● Job item: Your task is to copy each line of the material that includes "дунджаар".

● Dataset records:
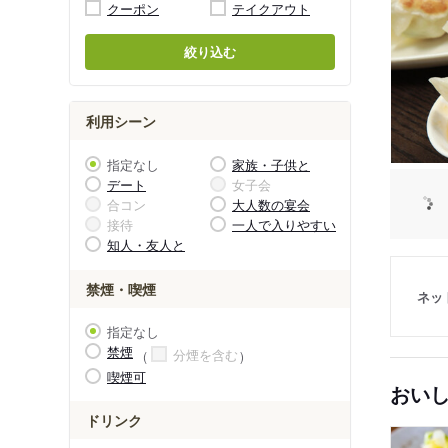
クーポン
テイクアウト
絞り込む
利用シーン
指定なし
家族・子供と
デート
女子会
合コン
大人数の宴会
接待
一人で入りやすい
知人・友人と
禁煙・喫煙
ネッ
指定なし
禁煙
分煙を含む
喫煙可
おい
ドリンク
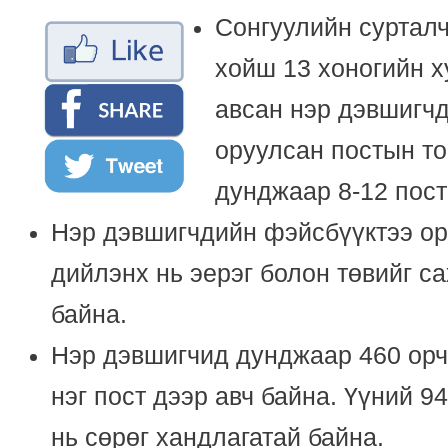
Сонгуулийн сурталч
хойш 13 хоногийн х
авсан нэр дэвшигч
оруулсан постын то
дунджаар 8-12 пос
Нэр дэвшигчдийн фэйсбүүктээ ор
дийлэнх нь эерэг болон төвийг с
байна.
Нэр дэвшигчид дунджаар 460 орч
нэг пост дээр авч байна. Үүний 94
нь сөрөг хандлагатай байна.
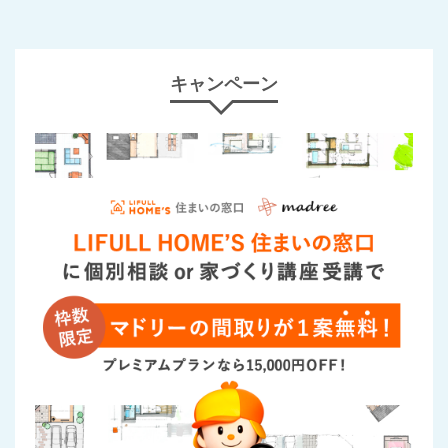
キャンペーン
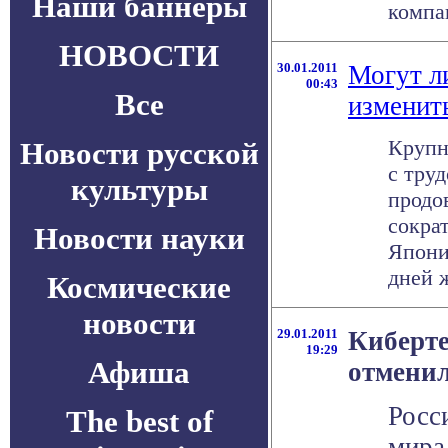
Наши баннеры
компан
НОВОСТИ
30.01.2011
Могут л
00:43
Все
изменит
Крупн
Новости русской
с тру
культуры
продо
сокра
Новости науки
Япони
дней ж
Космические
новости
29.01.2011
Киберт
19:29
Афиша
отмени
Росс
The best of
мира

● The completed task:
дунджаар 8-12 пос
Нэр дэвшигчид дунджаар 460 орч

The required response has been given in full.